# Exercise description
Your task is to retype every entry exactly, omitting nothing.

# Dataset content
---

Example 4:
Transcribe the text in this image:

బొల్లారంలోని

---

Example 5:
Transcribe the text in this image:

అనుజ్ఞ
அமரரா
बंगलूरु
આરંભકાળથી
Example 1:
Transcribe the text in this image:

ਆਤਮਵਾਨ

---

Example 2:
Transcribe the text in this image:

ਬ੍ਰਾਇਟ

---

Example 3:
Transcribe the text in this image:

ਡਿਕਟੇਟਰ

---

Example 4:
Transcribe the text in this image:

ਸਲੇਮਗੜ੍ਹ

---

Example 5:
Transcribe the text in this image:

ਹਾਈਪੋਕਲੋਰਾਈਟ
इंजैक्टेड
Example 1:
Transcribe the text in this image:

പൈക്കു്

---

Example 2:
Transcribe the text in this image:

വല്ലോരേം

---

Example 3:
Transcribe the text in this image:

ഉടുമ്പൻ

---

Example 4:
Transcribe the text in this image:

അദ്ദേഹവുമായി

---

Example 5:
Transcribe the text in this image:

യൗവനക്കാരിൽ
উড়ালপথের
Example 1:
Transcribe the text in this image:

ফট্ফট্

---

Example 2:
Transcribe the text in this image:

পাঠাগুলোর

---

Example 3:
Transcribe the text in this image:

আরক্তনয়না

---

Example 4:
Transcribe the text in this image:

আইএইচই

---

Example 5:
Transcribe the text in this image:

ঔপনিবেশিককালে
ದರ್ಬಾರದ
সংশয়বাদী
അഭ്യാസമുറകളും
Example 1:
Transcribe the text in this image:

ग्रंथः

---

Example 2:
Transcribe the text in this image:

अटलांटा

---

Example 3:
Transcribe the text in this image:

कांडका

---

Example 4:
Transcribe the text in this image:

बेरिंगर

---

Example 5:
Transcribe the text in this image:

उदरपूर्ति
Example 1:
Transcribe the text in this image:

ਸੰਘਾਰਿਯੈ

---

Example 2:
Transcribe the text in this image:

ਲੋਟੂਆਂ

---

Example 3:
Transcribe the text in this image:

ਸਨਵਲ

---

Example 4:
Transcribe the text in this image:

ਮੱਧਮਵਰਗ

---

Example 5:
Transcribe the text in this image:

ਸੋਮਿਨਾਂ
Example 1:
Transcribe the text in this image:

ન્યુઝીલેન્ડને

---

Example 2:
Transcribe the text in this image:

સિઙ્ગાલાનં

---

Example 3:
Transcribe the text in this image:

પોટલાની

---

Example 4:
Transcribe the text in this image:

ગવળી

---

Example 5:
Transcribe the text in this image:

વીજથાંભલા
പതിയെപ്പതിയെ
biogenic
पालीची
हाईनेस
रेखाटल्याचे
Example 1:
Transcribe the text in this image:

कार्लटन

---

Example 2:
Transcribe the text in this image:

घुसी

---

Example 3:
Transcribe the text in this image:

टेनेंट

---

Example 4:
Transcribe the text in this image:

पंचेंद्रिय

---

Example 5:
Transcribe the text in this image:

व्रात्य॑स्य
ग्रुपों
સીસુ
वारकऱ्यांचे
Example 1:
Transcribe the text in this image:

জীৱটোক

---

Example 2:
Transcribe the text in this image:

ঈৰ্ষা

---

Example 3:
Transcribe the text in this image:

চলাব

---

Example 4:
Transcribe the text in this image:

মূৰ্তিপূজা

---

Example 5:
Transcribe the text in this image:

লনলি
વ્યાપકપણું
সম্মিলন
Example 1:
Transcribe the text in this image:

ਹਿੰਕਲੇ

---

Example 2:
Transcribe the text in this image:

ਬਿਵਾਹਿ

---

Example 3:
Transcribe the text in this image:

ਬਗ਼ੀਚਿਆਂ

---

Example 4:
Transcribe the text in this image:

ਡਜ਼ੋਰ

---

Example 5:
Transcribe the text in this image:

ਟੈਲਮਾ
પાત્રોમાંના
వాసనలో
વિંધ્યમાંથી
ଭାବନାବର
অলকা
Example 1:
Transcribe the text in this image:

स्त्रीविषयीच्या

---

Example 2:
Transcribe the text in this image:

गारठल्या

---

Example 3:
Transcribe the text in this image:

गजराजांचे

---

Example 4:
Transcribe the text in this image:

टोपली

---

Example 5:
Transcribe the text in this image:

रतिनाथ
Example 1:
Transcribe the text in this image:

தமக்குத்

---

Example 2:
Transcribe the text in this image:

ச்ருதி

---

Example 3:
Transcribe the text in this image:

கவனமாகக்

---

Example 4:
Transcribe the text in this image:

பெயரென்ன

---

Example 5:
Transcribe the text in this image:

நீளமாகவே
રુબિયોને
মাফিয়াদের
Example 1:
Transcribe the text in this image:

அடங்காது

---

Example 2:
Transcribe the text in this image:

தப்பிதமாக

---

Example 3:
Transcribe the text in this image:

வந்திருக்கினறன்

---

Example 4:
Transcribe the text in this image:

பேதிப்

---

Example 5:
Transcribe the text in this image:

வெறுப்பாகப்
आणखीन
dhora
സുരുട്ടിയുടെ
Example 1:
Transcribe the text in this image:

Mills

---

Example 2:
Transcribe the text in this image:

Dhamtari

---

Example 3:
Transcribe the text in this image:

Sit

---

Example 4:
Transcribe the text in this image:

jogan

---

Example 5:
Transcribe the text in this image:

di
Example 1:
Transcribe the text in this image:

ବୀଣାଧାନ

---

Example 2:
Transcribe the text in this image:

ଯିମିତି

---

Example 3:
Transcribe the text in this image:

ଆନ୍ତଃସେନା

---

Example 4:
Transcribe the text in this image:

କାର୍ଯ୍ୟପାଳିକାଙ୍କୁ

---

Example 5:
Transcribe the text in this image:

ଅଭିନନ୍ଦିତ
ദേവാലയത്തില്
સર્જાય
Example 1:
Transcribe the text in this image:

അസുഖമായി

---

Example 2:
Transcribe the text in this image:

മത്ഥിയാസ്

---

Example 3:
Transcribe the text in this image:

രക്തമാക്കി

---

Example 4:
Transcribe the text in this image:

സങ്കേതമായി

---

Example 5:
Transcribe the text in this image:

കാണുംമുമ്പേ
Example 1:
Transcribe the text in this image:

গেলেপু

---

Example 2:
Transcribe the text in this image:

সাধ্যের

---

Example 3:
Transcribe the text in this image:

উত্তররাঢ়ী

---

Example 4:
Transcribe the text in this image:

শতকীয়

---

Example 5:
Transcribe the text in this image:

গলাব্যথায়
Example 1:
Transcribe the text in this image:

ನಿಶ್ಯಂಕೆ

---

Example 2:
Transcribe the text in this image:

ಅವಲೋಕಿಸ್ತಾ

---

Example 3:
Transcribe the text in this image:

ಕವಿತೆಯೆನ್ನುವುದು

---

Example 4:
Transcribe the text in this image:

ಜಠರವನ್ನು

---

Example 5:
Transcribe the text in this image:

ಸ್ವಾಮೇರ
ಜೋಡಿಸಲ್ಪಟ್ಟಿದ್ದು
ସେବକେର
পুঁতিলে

# Task result
---

Example 4:
Transcribe the text in this image:

బొల్లారంలోని

---

Example 5:
Transcribe the text in this image:

అనుజ్ఞ
அமரரா
बंगलूरु
આરંભકાળથી
Example 1:
Transcribe the text in this image:

ਆਤਮਵਾਨ

---

Example 2:
Transcribe the text in this image:

ਬ੍ਰਾਇਟ

---

Example 3:
Transcribe the text in this image:

ਡਿਕਟੇਟਰ

---

Example 4:
Transcribe the text in this image:

ਸਲੇਮਗੜ੍ਹ

---

Example 5:
Transcribe the text in this image:

ਹਾਈਪੋਕਲੋਰਾਈਟ
इंजैक्टेड
Example 1:
Transcribe the text in this image:

പൈക്കു്

---

Example 2:
Transcribe the text in this image:

വല്ലോരേം

---

Example 3:
Transcribe the text in this image:

ഉടുമ്പൻ

---

Example 4:
Transcribe the text in this image:

അദ്ദേഹവുമായി

---

Example 5:
Transcribe the text in this image:

യൗവനക്കാരിൽ
উড়ালপথের
Example 1:
Transcribe the text in this image:

ফট্ফট্

---

Example 2:
Transcribe the text in this image:

পাঠাগুলোর

---

Example 3:
Transcribe the text in this image:

আরক্তনয়না

---

Example 4:
Transcribe the text in this image:

আইএইচই

---

Example 5:
Transcribe the text in this image:

ঔপনিবেশিককালে
ದರ್ಬಾರದ
সংশয়বাদী
അഭ്യാസമുറകളും
Example 1:
Transcribe the text in this image:

ग्रंथः

---

Example 2:
Transcribe the text in this image:

अटलांटा

---

Example 3:
Transcribe the text in this image:

कांडका

---

Example 4:
Transcribe the text in this image:

बेरिंगर

---

Example 5:
Transcribe the text in this image:

उदरपूर्ति
Example 1:
Transcribe the text in this image:

ਸੰਘਾਰਿਯੈ

---

Example 2:
Transcribe the text in this image:

ਲੋਟੂਆਂ

---

Example 3:
Transcribe the text in this image:

ਸਨਵਲ

---

Example 4:
Transcribe the text in this image:

ਮੱਧਮਵਰਗ

---

Example 5:
Transcribe the text in this image:

ਸੋਮਿਨਾਂ
Example 1:
Transcribe the text in this image:

ન્યુઝીલેન્ડને

---

Example 2:
Transcribe the text in this image:

સિઙ્ગાલાનં

---

Example 3:
Transcribe the text in this image:

પોટલાની

---

Example 4:
Transcribe the text in this image:

ગવળી

---

Example 5:
Transcribe the text in this image:

વીજથાંભલા
പതിയെപ്പതിയെ
biogenic
पालीची
हाईनेस
रेखाटल्याचे
Example 1:
Transcribe the text in this image:

कार्लटन

---

Example 2:
Transcribe the text in this image:

घुसी

---

Example 3:
Transcribe the text in this image:

टेनेंट

---

Example 4:
Transcribe the text in this image:

पंचेंद्रिय

---

Example 5:
Transcribe the text in this image:

व्रात्य॑स्य
ग्रुपों
સીસુ
वारकऱ्यांचे
Example 1:
Transcribe the text in this image:

জীৱটোক

---

Example 2:
Transcribe the text in this image:

ঈৰ্ষা

---

Example 3:
Transcribe the text in this image:

চলাব

---

Example 4:
Transcribe the text in this image:

মূৰ্তিপূজা

---

Example 5:
Transcribe the text in this image:

লনলি
વ્યાપકપણું
সম্মিলন
Example 1:
Transcribe the text in this image:

ਹਿੰਕਲੇ

---

Example 2:
Transcribe the text in this image:

ਬਿਵਾਹਿ

---

Example 3:
Transcribe the text in this image:

ਬਗ਼ੀਚਿਆਂ

---

Example 4:
Transcribe the text in this image:

ਡਜ਼ੋਰ

---

Example 5:
Transcribe the text in this image:

ਟੈਲਮਾ
પાત્રોમાંના
వాసనలో
વિંધ્યમાંથી
ଭାବନାବର
অলকা
Example 1:
Transcribe the text in this image:

स्त्रीविषयीच्या

---

Example 2:
Transcribe the text in this image:

गारठल्या

---

Example 3:
Transcribe the text in this image:

गजराजांचे

---

Example 4:
Transcribe the text in this image:

टोपली

---

Example 5:
Transcribe the text in this image:

रतिनाथ
Example 1:
Transcribe the text in this image:

தமக்குத்

---

Example 2:
Transcribe the text in this image:

ச்ருதி

---

Example 3:
Transcribe the text in this image:

கவனமாகக்

---

Example 4:
Transcribe the text in this image:

பெயரென்ன

---

Example 5:
Transcribe the text in this image:

நீளமாகவே
રુબિયોને
মাফিয়াদের
Example 1:
Transcribe the text in this image:

அடங்காது

---

Example 2:
Transcribe the text in this image:

தப்பிதமாக

---

Example 3:
Transcribe the text in this image:

வந்திருக்கினறன்

---

Example 4:
Transcribe the text in this image:

பேதிப்

---

Example 5:
Transcribe the text in this image:

வெறுப்பாகப்
आणखीन
dhora
സുരുട്ടിയുടെ
Example 1:
Transcribe the text in this image:

Mills

---

Example 2:
Transcribe the text in this image:

Dhamtari

---

Example 3:
Transcribe the text in this image:

Sit

---

Example 4:
Transcribe the text in this image:

jogan

---

Example 5:
Transcribe the text in this image:

di
Example 1:
Transcribe the text in this image:

ବୀଣାଧାନ

---

Example 2:
Transcribe the text in this image:

ଯିମିତି

---

Example 3:
Transcribe the text in this image:

ଆନ୍ତଃସେନା

---

Example 4:
Transcribe the text in this image:

କାର୍ଯ୍ୟପାଳିକାଙ୍କୁ

---

Example 5:
Transcribe the text in this image:

ଅଭିନନ୍ଦିତ
ദേവാലയത്തില്
સર્જાય
Example 1:
Transcribe the text in this image:

അസുഖമായി

---

Example 2:
Transcribe the text in this image:

മത്ഥിയാസ്

---

Example 3:
Transcribe the text in this image:

രക്തമാക്കി

---

Example 4:
Transcribe the text in this image:

സങ്കേതമായി

---

Example 5:
Transcribe the text in this image:

കാണുംമുമ്പേ
Example 1:
Transcribe the text in this image:

গেলেপু

---

Example 2:
Transcribe the text in this image:

সাধ্যের

---

Example 3:
Transcribe the text in this image:

উত্তররাঢ়ী

---

Example 4:
Transcribe the text in this image:

শতকীয়

---

Example 5:
Transcribe the text in this image:

গলাব্যথায়
Example 1:
Transcribe the text in this image:

ನಿಶ್ಯಂಕೆ

---

Example 2:
Transcribe the text in this image:

ಅವಲೋಕಿಸ್ತಾ

---

Example 3:
Transcribe the text in this image:

ಕವಿತೆಯೆನ್ನುವುದು

---

Example 4:
Transcribe the text in this image:

ಜಠರವನ್ನು

---

Example 5:
Transcribe the text in this image:

ಸ್ವಾಮೇರ
ಜೋಡಿಸಲ್ಪಟ್ಟಿದ್ದು
ସେବକେର
পুঁতিলে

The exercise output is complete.